Nekhbet - The vulture goddess of the Southern city of Nekheb (modern el-Kab) and the paton goddess of Upper Egypt. With Wadjet, the patron goddess of Lower Egypt, Nekhbet was the protector of the Egyptian Pharaoh and was often depicted as a vulture hovering with her wings spread about the royal image. She was also the goddess of childbirth, and was identified by the Greeks with the goddess Eileithyia.
Nephthys - A goddess, the daughter of Geb and Nut, sister of Isis, Osiris and Set. Nephthys, less prominent in Egyptian myth than her sibllings, married Set but produced no children, so she committed adultery with Osiris and consequently bore the god of embalming, Anubis. She deserted Set after he had brought about the death of Osiris and then she lamented with Isis over her brother's corpse. It was the custom at Egyptian funerals for two women to impersonate Nephthys and Isis and lament over the body of the deceased.
Nut - Nut was the sky-goddess, whose body created a vault or canopy over the earth. Nut was the sister/wife of Geb, the god of the earth. She was also the mother of Isis, Osiris, Nephthys and Set. The ancient Egyptians believed that at the end of the day, Nut swallowed the sun-god Ra, and gave birth to him again the next morning.
Osiris - Osiris was the god of the dead, and ruler of the underworld. Osiris was the brother/husband of Isis, and the brother of Nepthys and Set. He was also the father of Horus. As well as being a god of the dead, Osiris was a god of resurrection and fertility. In fact, the ancient Egyptians believed that Osiris gave them the gift of barley, one of their most important crops.

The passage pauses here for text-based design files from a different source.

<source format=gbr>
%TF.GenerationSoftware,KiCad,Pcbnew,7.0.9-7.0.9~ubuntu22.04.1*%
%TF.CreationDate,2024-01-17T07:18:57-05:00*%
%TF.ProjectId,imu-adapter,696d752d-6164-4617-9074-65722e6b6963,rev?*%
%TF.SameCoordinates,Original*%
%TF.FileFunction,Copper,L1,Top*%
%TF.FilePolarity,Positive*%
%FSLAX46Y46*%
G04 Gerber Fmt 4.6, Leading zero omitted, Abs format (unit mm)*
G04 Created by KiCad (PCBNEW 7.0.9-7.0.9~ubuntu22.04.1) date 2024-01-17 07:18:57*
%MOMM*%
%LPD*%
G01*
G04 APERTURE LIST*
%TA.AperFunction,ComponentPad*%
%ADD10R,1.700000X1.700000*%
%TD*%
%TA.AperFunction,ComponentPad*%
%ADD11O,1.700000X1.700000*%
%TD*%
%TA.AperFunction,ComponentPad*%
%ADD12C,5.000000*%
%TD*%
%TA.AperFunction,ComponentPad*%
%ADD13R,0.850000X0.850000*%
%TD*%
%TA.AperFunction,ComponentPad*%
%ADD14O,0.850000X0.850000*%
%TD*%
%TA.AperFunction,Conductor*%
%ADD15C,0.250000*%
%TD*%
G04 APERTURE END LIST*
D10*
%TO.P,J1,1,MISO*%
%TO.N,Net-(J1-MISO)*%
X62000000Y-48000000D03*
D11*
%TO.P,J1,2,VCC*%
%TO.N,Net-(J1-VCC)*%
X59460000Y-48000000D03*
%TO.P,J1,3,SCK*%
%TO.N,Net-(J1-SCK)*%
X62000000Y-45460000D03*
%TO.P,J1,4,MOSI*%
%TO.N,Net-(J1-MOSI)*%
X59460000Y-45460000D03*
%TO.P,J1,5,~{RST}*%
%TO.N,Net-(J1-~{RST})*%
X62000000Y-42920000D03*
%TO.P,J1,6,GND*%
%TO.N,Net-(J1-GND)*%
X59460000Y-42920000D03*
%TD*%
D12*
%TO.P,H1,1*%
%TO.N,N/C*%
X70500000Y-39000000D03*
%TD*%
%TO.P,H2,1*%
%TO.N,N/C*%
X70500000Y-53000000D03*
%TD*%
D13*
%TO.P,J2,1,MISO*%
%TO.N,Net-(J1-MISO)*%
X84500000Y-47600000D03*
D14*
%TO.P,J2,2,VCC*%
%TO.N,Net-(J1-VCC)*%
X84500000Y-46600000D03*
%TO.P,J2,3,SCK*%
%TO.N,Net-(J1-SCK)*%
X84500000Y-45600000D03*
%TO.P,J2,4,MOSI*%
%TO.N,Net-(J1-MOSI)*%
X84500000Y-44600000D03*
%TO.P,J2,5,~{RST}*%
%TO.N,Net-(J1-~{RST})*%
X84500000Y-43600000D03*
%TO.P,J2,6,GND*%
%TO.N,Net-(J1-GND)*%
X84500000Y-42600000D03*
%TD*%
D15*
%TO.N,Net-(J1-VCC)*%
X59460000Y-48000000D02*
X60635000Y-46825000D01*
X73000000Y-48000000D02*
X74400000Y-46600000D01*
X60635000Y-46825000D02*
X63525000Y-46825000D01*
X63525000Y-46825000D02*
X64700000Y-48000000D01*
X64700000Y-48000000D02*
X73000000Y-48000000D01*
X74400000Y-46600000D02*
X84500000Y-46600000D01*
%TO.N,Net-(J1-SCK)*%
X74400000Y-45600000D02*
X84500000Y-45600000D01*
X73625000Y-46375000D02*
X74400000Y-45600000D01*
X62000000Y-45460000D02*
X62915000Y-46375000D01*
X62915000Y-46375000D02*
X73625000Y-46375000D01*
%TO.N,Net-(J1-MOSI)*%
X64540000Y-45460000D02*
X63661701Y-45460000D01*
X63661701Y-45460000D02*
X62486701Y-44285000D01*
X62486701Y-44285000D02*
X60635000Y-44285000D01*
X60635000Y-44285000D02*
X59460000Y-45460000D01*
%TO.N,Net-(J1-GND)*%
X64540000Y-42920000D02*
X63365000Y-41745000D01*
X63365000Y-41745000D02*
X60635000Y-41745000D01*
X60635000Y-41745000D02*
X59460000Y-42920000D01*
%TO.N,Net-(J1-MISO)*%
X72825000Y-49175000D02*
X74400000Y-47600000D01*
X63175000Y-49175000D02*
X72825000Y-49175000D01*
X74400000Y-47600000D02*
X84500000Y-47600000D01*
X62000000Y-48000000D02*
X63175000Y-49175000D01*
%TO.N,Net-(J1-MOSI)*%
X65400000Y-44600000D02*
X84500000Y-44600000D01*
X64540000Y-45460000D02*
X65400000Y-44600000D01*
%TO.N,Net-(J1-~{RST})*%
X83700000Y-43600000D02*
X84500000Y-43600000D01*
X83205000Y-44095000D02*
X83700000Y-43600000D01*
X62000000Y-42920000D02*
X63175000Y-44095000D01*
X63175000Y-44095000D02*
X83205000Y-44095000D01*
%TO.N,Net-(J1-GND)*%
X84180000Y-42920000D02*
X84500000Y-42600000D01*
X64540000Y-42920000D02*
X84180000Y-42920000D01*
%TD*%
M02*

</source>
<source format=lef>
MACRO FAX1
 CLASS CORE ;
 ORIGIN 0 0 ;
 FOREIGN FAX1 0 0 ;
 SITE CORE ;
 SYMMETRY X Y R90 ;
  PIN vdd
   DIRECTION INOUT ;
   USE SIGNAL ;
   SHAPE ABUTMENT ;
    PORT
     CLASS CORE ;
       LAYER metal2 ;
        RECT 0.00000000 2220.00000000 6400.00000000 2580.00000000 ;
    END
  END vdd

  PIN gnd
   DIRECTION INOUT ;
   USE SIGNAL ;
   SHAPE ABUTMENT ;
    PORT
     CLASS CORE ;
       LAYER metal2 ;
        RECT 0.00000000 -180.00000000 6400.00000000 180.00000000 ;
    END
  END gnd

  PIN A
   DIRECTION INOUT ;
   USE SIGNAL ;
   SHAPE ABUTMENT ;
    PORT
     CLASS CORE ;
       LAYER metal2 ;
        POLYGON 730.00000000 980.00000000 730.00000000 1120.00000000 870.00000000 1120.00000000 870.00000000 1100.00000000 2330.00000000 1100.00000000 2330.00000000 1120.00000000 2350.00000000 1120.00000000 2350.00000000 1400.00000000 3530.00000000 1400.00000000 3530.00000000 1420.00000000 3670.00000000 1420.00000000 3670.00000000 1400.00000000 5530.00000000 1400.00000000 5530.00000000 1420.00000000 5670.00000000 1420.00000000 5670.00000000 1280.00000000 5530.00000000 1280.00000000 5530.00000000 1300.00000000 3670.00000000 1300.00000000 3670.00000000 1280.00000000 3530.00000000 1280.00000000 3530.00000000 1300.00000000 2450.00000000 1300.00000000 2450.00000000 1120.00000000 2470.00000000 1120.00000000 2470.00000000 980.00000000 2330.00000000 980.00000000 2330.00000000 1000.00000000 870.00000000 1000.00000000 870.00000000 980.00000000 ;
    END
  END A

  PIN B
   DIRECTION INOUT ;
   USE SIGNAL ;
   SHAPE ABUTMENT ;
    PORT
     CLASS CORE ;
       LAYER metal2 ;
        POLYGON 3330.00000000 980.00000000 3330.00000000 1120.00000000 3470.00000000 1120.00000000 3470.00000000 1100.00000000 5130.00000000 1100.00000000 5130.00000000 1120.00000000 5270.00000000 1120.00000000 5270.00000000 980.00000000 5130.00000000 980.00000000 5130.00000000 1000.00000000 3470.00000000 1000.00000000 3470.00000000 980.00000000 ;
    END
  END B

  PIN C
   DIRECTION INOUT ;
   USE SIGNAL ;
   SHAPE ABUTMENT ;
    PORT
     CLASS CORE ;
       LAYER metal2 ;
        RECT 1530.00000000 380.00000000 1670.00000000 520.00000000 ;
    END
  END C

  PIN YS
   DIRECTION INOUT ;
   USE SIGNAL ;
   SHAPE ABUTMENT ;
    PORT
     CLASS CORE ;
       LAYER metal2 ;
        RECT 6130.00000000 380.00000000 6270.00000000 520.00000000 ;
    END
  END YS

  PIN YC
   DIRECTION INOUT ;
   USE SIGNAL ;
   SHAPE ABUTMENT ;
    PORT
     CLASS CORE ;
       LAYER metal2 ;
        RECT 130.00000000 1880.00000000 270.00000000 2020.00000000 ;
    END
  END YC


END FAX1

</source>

A large temple was built to honor Osiris at Abydos. Osiris ruled the world of men in the beginning, after Ra had abandoned the world to rule the skies, but he was murdered by his brother Set. Through the magic of Isis, he was made to live again. Being the first person to die, he subsequently became lord of the dead. His death was avenged by his son Horus, who defeated Set and cast him out into the desert to the West of Egypt (the Sahara).
Ptah - In one creation myth Ptah was a creator god. He spoke the words and the world came into being. He fashioned the bodies in which dwelt the souls of men in the afterlife. Other versions of the myths state that he worked under Thoth's orders, creating the heavens and the earth according to Thoth's specifications.

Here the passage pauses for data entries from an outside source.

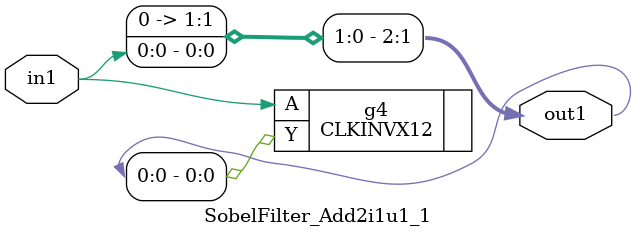
<source format=v>
`timescale 1ps / 1ps


module SobelFilter_Add2i1u1_1(in1, out1);
  input in1;
  output [2:0] out1;
  wire in1;
  wire [2:0] out1;
  assign out1[1] = in1;
  assign out1[2] = 1'b0;
  CLKINVX12 g4(.A (in1), .Y (out1[0]));
endmodule



</source>
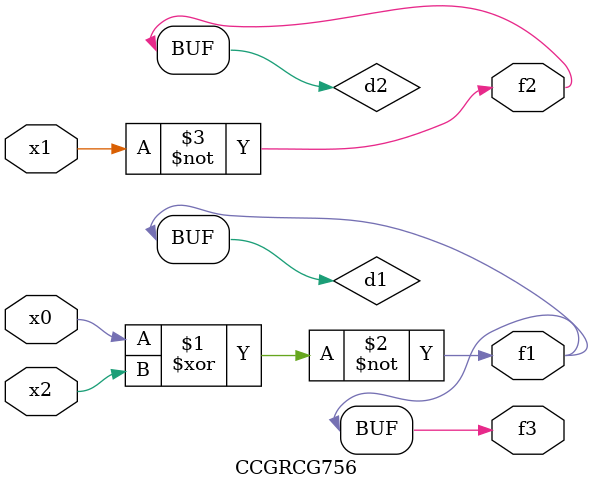
<source format=v>
module CCGRCG756(
	input x0, x1, x2,
	output f1, f2, f3
);

	wire d1, d2, d3;

	xnor (d1, x0, x2);
	nand (d2, x1);
	nor (d3, x1, x2);
	assign f1 = d1;
	assign f2 = d2;
	assign f3 = d1;
endmodule

</source>
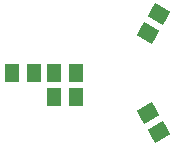
<source format=gbp>
G04 Layer_Color=128*
%FSLAX23Y23*%
%MOIN*%
G70*
G01*
G75*
%ADD13R,0.051X0.059*%
G04:AMPARAMS|DCode=28|XSize=51mil|YSize=59mil|CornerRadius=0mil|HoleSize=0mil|Usage=FLASHONLY|Rotation=240.000|XOffset=0mil|YOffset=0mil|HoleType=Round|Shape=Rectangle|*
%AMROTATEDRECTD28*
4,1,4,-0.013,0.037,0.038,0.007,0.013,-0.037,-0.038,-0.007,-0.013,0.037,0.0*
%
%ADD28ROTATEDRECTD28*%

G04:AMPARAMS|DCode=29|XSize=51mil|YSize=59mil|CornerRadius=0mil|HoleSize=0mil|Usage=FLASHONLY|Rotation=120.000|XOffset=0mil|YOffset=0mil|HoleType=Round|Shape=Rectangle|*
%AMROTATEDRECTD29*
4,1,4,0.038,-0.007,-0.013,-0.037,-0.038,0.007,0.013,0.037,0.038,-0.007,0.0*
%
%ADD29ROTATEDRECTD29*%

D13*
X-443Y-80D02*
D03*
X-517D02*
D03*
X-443Y0D02*
D03*
X-517D02*
D03*
X-583D02*
D03*
X-657D02*
D03*
D28*
X-204Y133D02*
D03*
X-166Y197D02*
D03*
D29*
Y-197D02*
D03*
X-204Y-133D02*
D03*
M02*

</source>
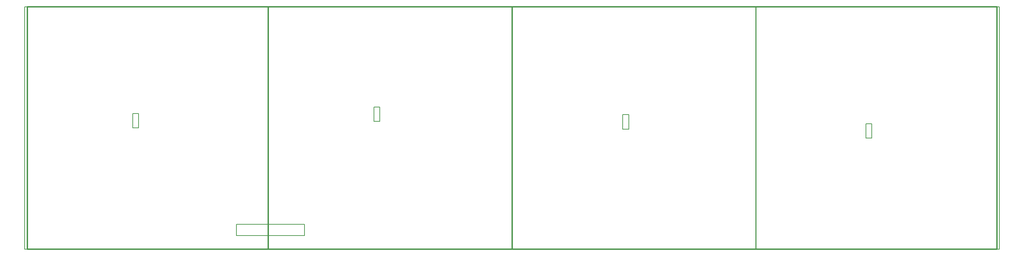
<source format=gbr>
%FSLAX34Y34*%
%MOMM*%
%LNSILK_TOP*%
G71*
G01*
%ADD10C, 0.333*%
%ADD11C, 0.167*%
%LPD*%
G54D10*
X7183Y1666D02*
X7183Y603666D01*
X2407183Y603666D01*
X2407183Y1666D01*
X7183Y1666D01*
G54D11*
X2097289Y277735D02*
X2082289Y277735D01*
X2082289Y313741D01*
X2097289Y313741D01*
X2097289Y277735D01*
G54D11*
X1495665Y299934D02*
X1480665Y299934D01*
X1480665Y335940D01*
X1495665Y335940D01*
X1495665Y299934D01*
G54D11*
X282943Y303156D02*
X267943Y303156D01*
X267943Y339162D01*
X282943Y339162D01*
X282943Y303156D01*
G54D11*
X879780Y318982D02*
X864780Y318982D01*
X864780Y354988D01*
X879780Y354988D01*
X879780Y318982D01*
G54D11*
X1810737Y603666D02*
X2412737Y603666D01*
X2412737Y1666D01*
X1810737Y1666D01*
X1810737Y603666D01*
G54D11*
X1207554Y603666D02*
X1809554Y603666D01*
X1809554Y1666D01*
X1207554Y1666D01*
X1207554Y603666D01*
G54D11*
X604364Y603666D02*
X1206364Y603666D01*
X1206364Y1666D01*
X604364Y1666D01*
X604364Y603666D01*
G54D11*
X834Y603666D02*
X602834Y603666D01*
X602834Y1666D01*
X834Y1666D01*
X834Y603666D01*
G54D11*
X693440Y63286D02*
X693440Y35286D01*
X524440Y35286D01*
X524440Y63286D01*
X693440Y63286D01*
M02*

</source>
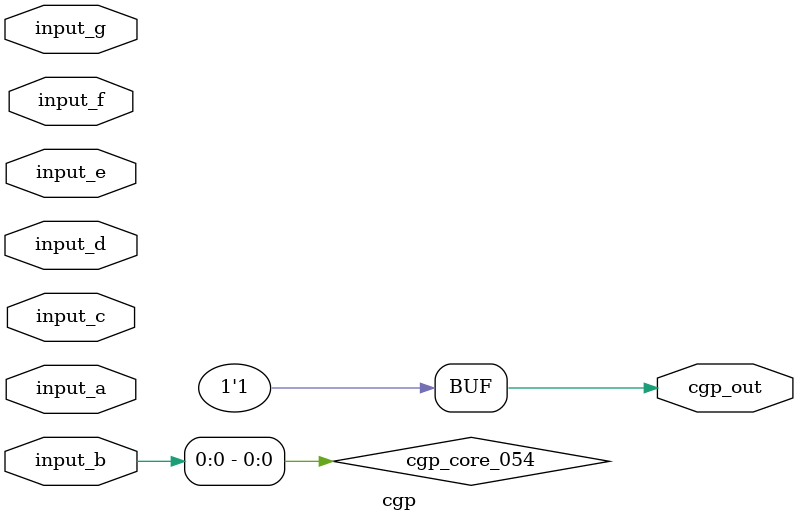
<source format=v>
module cgp(input [1:0] input_a, input [1:0] input_b, input [1:0] input_c, input [1:0] input_d, input [1:0] input_e, input [1:0] input_f, input [1:0] input_g, output [0:0] cgp_out);
  wire cgp_core_016;
  wire cgp_core_017;
  wire cgp_core_018;
  wire cgp_core_019;
  wire cgp_core_020;
  wire cgp_core_021;
  wire cgp_core_023;
  wire cgp_core_024;
  wire cgp_core_025;
  wire cgp_core_026;
  wire cgp_core_027;
  wire cgp_core_031;
  wire cgp_core_032;
  wire cgp_core_034;
  wire cgp_core_037_not;
  wire cgp_core_039_not;
  wire cgp_core_043;
  wire cgp_core_053;
  wire cgp_core_054;
  wire cgp_core_055;
  wire cgp_core_056;
  wire cgp_core_063;
  wire cgp_core_064;
  wire cgp_core_067;
  wire cgp_core_073;
  wire cgp_core_074;
  wire cgp_core_075;
  wire cgp_core_077;
  wire cgp_core_078;

  assign cgp_core_016 = input_a[0] ^ input_d[1];
  assign cgp_core_017 = input_a[0] & input_c[0];
  assign cgp_core_018 = input_a[1] ^ input_c[1];
  assign cgp_core_019 = input_a[1] & input_c[1];
  assign cgp_core_020 = cgp_core_018 ^ input_g[1];
  assign cgp_core_021 = cgp_core_018 & input_d[0];
  assign cgp_core_023 = input_e[0] ^ input_g[0];
  assign cgp_core_024 = input_e[0] & input_g[0];
  assign cgp_core_025 = input_g[0] ^ input_g[1];
  assign cgp_core_026 = input_e[1] & input_d[0];
  assign cgp_core_027 = cgp_core_025 ^ input_g[0];
  assign cgp_core_031 = input_d[0] & cgp_core_023;
  assign cgp_core_032 = input_d[1] | cgp_core_027;
  assign cgp_core_034 = cgp_core_032 ^ input_b[0];
  assign cgp_core_037_not = ~cgp_core_026;
  assign cgp_core_039_not = ~cgp_core_016;
  assign cgp_core_043 = cgp_core_020 ^ cgp_core_016;
  assign cgp_core_053 = input_b[0] ^ input_f[0];
  assign cgp_core_054 = input_b[0] & input_b[0];
  assign cgp_core_055 = input_b[1] ^ input_f[1];
  assign cgp_core_056 = input_b[1] & input_f[1];
  assign cgp_core_063 = input_f[1] & input_c[0];
  assign cgp_core_064 = cgp_core_056 ^ cgp_core_056;
  assign cgp_core_067 = ~(input_b[0] ^ input_a[1]);
  assign cgp_core_073 = input_a[0] & input_d[0];
  assign cgp_core_074 = ~input_c[0];
  assign cgp_core_075 = cgp_core_039_not & cgp_core_074;
  assign cgp_core_077 = ~(cgp_core_039_not ^ cgp_core_053);
  assign cgp_core_078 = input_b[1] & cgp_core_073;

  assign cgp_out[0] = 1'b1;
endmodule
</source>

Ra - Ra was the sun god. He was the most important god of the ancient Egyptians. The ancient Egyptians believed that Ra was swallowed every night by the sky goddess Nut, and was reborn every morning. Ra was the sun god.
Re - He was the god of the sun during dynastic Egypt; the name is thought to have meant "creative power" and as a proper name "Creator", similar to English Christian usage of the term "Creator" to signify the "almighty God." Very early in Egyptian history, Re was identified with Horus, who as a hawk or falcon-god represented the liftiness of the skies. Re is represented either as a hawk-headed man or as a hawk. In order to travel through the waters of Heaven and the Underworld, Re eas depicted as traveling in a boat. In dynastic Egypt, Re's cult center was Annu (Hebrew "on", Greek "Heliopolis", near modern-day Cairo). In Dynasty 5, the first king, Userkaf, was also Re's high priest and he added the term Sa-Re "Son of Re" to the titles of the pharaohs. Re wa father of Shu and Tefnut, granfather of Nut and Geb, great-grandfather of Osiris, Set, Isis and Nephthys, and great-great-grandfather to Horus.

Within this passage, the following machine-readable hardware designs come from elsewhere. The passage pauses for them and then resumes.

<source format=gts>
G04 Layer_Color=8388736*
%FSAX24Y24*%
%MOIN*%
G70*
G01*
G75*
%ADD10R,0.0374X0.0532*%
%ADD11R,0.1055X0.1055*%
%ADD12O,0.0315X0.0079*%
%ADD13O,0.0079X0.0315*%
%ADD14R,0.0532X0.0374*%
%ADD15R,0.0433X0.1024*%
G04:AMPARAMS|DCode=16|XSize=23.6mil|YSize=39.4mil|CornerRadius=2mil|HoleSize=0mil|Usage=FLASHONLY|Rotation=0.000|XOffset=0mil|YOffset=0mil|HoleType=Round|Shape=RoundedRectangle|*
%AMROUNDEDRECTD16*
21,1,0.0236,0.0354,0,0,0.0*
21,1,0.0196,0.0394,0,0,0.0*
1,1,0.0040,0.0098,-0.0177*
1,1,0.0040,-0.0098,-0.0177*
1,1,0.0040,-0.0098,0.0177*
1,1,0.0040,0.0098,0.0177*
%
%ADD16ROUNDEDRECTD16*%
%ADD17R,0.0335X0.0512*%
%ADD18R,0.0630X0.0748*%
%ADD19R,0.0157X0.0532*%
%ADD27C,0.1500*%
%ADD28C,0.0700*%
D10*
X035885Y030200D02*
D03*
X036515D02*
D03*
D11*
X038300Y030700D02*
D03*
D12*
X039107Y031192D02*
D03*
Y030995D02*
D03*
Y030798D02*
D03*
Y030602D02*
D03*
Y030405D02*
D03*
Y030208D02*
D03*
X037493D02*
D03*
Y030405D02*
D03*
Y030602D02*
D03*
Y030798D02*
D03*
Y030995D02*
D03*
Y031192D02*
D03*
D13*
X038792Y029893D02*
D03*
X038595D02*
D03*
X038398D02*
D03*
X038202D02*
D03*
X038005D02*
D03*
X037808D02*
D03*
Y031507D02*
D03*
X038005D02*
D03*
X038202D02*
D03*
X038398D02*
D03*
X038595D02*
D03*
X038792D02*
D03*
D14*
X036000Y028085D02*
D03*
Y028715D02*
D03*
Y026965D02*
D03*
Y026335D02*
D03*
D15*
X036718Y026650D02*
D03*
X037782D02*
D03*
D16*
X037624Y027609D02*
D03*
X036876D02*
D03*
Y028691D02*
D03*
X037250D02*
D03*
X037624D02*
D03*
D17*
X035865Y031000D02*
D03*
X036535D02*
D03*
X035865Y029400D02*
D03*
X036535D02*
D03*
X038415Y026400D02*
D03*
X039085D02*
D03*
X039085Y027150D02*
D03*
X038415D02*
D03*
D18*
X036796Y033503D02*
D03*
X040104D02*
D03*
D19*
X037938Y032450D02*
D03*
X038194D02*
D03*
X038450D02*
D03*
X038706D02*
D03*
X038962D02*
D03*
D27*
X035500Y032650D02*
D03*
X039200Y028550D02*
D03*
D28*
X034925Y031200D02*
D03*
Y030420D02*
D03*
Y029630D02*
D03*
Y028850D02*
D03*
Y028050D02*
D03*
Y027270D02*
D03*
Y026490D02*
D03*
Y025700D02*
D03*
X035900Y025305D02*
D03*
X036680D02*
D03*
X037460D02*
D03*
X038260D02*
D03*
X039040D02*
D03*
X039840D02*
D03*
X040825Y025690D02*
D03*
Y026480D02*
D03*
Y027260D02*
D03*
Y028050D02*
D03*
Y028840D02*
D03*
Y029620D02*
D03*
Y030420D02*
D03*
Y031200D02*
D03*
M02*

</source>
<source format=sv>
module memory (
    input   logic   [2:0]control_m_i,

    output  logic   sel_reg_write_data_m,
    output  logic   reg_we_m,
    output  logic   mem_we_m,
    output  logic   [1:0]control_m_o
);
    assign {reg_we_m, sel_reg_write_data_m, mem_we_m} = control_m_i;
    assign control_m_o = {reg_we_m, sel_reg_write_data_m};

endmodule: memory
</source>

Sekhmet - She was the goddess of war. A lioness goddess, worshiped in Memphis as the wife of Ptah; created by Re from the fire of his eyes as a creature of vengeance to punish mortals for their sins; later, was transformed into a peaceful goddess of pleasure and happiness, Hathor.
Seshat - She was the goddess of writing and measurement.
Set - He was the god of chaos. Set represented everything that threatened harmony in Egypt. He was the brother of Osiris and Isis, as well as the brother/husband of Nephthys. He murdered his brother Osiris, then battled with his nephew Horus to be the ruler of the living. At certain times in the history of ancient Egypt, Set was associated with royalty. In earliest times, Set was the patron deity of Lower (Northern) Egypt, and represented the fierce storms of the desert whom the Lower Egyptians sought to appease. However, when Upper Egypt conquered Lower Egypt and ushered in the 1st Dynasty, Set became known as the evil enemy of Horus (Upper Egypt's dynastic god).
Shu - He was the god of the air. Shu held up the figure of Nut so that the earth and the sky were separated. The god of the atmosphere and of dry winds, son of Ra, brother and husband of Tefnut, father of Geb and Nut. Represented in hieroglyphs by an ostrich feather (similar to Maat's), which he is usually shown wearing on his head. The name "Shu" is probably related to the root shu meaning "dry, empty." Shu also seems to be a personification of the sun's light. Shu and Tefnut were also said to be but two halves of one soul, perhaps the earliest recorded example of "soulmates."
Sobek - He was a Nile god. Sobek was connected with the Nile, and protected the king. Live crocodiles were kept in pools at temples built to honor Sorbek.
Tawaret - She was a goddess who protected women during pregnancy and childbirth. Many of the gods and goddesses in ancient Egypt had temples built to honor them. Other gods and goddesses like Tawaret and Bes were worshipped by people in their own homes.
Tefnut - She was the goddess of moisture. She was the wife of Shu and the mother of Nut (the sky) and Geb (the earth). Tefnut was depicted as a woman with the head of a lioness, which was her sacred animal. The name "Tefnut" probably derives from the root teftef, signifying "to spit, to moisten" and root nu meaning "waters, sky".
Thoth - He was the god of writing and knowledge. The ancient Egyptians believed that Thoth gave them the gift of hieroglyphic writing. Thoth was also connected with the moon. The god of wisdom, Thoth was said to be self-created at the beginning of time, along with his consort Maat ((truth), or perhaps created by Re. Thoth was depicted as a man with the head of an ibis, and carried a pen and scolls upon which he recorded all things. He was shown as attendant in almost all major scene involving the gods, but especially at the judgment of the cedeased. He served as the messenger of the gods, and was thus equated by the Greeks with Hermes.
Wadjet (Wadjyt, Wadjit, Uto, Uatchet, Edjo) was the predynastic cobra goddess of Lower Egypt, a goddess originally of a city who grew to become the goddess of Lower Egypt, took the title 'The Eye of Ra', and one of the nebty (the 'two ladies') of the pharaoh. Wadjet was the personification of the north. Often shown as a rearing cobra, she was a protector of the pharaoh, ready to strike and kill his enemies. She was also depicted as a woman-headed cobra, a winged cobra, a lion-headed woman, or a woman wearing the red crown of Lower Egypt. She was often shown together with Nekhbet who was in an identical form - as a snake or woman - or paired together with Wadjet as a snake and Nekhbet as a vulture.